Task directions
Return the listing's lines unchanged, starting with its first line and stopping after the line that contains "Самый большой в".
═══ Raw data
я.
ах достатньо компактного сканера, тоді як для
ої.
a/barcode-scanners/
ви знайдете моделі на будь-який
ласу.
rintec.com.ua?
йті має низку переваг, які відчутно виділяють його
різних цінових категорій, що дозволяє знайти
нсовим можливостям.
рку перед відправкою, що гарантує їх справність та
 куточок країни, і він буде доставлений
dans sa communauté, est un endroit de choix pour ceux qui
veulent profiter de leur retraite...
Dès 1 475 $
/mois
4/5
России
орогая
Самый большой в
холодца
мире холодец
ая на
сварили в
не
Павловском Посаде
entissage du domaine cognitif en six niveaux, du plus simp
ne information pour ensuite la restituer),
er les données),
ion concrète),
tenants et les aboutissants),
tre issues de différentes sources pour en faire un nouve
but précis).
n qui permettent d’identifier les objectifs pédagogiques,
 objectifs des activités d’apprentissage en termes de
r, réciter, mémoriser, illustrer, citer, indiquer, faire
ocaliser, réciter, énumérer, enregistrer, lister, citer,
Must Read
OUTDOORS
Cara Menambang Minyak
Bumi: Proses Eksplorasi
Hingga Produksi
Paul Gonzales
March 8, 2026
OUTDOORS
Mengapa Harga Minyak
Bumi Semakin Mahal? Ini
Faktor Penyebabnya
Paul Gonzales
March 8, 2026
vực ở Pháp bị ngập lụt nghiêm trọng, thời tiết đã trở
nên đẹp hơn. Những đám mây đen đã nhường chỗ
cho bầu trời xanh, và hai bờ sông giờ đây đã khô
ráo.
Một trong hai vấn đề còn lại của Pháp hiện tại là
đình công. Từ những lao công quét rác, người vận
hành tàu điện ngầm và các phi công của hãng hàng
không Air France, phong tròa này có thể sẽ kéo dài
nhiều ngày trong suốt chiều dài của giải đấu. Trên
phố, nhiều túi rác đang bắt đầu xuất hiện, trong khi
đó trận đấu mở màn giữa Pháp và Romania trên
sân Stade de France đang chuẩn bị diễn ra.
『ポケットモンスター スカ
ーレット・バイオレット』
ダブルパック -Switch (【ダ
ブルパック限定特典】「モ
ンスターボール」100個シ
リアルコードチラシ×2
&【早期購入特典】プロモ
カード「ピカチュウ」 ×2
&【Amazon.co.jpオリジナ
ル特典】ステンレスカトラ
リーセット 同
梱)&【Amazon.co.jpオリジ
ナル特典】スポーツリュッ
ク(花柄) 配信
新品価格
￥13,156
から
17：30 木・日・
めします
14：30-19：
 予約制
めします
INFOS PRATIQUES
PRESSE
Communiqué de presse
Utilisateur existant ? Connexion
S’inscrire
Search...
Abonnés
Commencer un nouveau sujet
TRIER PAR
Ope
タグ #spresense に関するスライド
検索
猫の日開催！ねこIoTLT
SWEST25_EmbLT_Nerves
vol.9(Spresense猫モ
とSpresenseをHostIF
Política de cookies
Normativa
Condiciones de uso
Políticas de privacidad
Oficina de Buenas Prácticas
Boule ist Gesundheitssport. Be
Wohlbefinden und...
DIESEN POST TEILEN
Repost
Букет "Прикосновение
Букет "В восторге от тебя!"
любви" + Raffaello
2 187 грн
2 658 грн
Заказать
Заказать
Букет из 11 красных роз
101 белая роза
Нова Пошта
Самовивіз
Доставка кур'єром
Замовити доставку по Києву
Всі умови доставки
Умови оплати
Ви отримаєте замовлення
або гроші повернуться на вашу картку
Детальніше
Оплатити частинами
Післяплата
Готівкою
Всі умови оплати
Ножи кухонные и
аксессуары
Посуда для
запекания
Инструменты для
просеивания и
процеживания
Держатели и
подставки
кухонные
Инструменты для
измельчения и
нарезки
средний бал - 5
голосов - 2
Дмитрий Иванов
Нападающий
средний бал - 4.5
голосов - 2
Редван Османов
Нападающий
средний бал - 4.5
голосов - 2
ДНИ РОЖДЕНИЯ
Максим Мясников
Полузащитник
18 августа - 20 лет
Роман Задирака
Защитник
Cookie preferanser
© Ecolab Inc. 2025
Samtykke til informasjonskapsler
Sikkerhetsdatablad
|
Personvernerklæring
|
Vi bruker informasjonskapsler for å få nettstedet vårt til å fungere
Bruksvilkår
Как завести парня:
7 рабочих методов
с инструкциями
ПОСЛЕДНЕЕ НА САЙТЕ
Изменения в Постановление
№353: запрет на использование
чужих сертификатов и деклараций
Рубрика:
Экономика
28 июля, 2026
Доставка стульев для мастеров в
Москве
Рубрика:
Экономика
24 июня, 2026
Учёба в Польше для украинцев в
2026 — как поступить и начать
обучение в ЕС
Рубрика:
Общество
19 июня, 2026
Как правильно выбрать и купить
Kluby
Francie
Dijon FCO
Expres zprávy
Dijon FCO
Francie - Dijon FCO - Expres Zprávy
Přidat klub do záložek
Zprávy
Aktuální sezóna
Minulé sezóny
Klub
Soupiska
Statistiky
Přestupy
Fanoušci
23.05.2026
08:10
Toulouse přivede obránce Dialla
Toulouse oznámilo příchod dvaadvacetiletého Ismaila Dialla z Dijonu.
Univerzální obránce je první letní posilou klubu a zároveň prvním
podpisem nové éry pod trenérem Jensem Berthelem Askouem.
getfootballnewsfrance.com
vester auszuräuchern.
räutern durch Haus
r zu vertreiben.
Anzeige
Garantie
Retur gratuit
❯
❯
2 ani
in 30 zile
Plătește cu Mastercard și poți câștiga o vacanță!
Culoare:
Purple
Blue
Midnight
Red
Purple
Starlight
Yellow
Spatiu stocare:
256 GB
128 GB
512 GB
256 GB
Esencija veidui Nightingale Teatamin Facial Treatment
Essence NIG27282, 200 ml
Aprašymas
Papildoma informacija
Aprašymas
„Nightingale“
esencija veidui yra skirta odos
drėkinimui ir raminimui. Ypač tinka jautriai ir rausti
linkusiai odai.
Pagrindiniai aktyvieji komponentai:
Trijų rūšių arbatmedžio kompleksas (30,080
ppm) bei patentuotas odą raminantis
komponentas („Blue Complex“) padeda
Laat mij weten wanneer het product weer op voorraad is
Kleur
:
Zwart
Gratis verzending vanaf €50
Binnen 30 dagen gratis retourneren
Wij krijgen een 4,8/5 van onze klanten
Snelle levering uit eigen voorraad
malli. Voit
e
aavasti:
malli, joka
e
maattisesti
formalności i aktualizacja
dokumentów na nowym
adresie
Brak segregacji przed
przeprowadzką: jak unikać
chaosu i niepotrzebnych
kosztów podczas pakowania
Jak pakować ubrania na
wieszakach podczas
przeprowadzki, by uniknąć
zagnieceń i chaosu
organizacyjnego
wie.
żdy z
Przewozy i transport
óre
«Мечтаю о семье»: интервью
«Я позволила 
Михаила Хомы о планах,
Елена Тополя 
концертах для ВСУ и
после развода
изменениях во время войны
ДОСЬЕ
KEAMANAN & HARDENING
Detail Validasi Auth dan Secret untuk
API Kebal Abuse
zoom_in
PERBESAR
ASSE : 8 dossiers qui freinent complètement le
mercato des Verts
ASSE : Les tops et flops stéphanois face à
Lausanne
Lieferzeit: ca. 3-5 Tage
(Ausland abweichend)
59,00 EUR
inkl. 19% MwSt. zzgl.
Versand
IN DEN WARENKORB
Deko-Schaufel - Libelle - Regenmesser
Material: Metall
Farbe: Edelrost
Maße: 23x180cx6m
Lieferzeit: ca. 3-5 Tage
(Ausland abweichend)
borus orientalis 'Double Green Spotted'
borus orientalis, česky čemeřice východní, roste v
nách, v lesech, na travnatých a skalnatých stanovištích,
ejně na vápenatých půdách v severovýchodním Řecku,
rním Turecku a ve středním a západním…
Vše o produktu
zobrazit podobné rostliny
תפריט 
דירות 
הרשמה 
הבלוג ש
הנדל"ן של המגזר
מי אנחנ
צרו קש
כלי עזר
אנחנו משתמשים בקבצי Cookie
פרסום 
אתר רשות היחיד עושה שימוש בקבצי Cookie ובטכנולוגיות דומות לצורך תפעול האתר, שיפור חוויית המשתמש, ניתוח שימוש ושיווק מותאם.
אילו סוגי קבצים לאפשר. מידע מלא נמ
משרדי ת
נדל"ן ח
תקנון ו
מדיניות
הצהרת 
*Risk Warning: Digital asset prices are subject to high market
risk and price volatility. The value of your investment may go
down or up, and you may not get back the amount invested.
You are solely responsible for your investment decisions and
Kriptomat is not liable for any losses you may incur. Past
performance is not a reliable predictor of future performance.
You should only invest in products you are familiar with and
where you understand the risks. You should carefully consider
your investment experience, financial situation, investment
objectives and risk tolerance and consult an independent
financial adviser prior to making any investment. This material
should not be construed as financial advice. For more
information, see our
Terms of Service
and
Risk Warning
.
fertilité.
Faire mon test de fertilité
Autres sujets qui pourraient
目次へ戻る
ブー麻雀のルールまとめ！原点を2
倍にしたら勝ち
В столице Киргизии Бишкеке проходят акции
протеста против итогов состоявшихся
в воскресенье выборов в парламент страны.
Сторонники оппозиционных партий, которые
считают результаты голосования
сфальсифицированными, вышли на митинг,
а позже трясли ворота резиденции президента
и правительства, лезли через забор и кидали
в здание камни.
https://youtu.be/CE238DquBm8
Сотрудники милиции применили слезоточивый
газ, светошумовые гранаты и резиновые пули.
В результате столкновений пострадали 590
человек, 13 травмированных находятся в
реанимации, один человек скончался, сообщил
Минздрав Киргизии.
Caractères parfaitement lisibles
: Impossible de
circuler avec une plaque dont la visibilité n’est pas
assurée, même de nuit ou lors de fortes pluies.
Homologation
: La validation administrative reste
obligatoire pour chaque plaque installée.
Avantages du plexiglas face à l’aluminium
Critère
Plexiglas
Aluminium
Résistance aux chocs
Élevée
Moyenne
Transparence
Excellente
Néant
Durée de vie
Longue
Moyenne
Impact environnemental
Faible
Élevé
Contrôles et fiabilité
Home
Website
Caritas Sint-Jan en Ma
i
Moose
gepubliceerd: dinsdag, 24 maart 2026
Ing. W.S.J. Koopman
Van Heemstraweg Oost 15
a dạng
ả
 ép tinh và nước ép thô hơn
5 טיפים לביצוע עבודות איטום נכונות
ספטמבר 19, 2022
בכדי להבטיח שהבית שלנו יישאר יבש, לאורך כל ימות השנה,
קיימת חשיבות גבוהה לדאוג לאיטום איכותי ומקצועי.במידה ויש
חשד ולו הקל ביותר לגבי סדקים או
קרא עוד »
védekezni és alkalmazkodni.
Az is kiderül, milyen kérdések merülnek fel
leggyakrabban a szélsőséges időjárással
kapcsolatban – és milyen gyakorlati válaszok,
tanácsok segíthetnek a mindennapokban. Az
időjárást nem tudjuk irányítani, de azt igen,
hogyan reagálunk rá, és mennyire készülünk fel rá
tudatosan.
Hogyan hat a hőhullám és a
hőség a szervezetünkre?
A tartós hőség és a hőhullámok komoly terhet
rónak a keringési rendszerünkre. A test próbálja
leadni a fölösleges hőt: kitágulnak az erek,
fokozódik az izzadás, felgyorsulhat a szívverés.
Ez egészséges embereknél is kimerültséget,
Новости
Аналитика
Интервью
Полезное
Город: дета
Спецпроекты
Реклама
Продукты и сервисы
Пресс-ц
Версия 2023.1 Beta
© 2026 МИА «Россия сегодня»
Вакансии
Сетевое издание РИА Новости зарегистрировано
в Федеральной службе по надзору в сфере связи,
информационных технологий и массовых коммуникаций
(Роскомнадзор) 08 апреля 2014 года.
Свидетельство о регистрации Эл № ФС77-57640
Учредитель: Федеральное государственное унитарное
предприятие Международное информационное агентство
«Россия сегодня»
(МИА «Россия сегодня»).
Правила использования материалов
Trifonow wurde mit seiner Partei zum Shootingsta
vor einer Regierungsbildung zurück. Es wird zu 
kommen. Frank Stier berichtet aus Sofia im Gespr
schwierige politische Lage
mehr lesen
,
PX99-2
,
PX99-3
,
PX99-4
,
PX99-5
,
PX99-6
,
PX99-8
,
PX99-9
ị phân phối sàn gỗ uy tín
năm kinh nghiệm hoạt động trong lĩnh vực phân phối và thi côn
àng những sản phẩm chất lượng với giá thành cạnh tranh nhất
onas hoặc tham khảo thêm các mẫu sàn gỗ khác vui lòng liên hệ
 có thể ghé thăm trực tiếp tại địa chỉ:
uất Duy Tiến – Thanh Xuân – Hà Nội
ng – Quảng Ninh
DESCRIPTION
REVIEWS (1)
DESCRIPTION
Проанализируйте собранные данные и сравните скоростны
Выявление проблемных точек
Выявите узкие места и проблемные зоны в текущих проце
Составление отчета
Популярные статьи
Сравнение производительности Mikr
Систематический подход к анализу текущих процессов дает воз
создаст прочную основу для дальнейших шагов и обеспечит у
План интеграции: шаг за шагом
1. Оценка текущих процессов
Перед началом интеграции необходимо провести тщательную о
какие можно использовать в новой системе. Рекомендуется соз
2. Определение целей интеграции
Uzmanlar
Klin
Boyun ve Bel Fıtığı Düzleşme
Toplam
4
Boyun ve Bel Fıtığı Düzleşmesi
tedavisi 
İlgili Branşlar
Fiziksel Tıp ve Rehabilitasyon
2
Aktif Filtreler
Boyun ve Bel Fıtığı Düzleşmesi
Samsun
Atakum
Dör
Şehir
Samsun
══════
Solution to the problem
я.
ах достатньо компактного сканера, тоді як для
ої.
a/barcode-scanners/
ви знайдете моделі на будь-який
ласу.
rintec.com.ua?
йті має низку переваг, які відчутно виділяють його
різних цінових категорій, що дозволяє знайти
нсовим можливостям.
рку перед відправкою, що гарантує їх справність та
 куточок країни, і він буде доставлений
dans sa communauté, est un endroit de choix pour ceux qui
veulent profiter de leur retraite...
Dès 1 475 $
/mois
4/5
России
орогая
Самый большой в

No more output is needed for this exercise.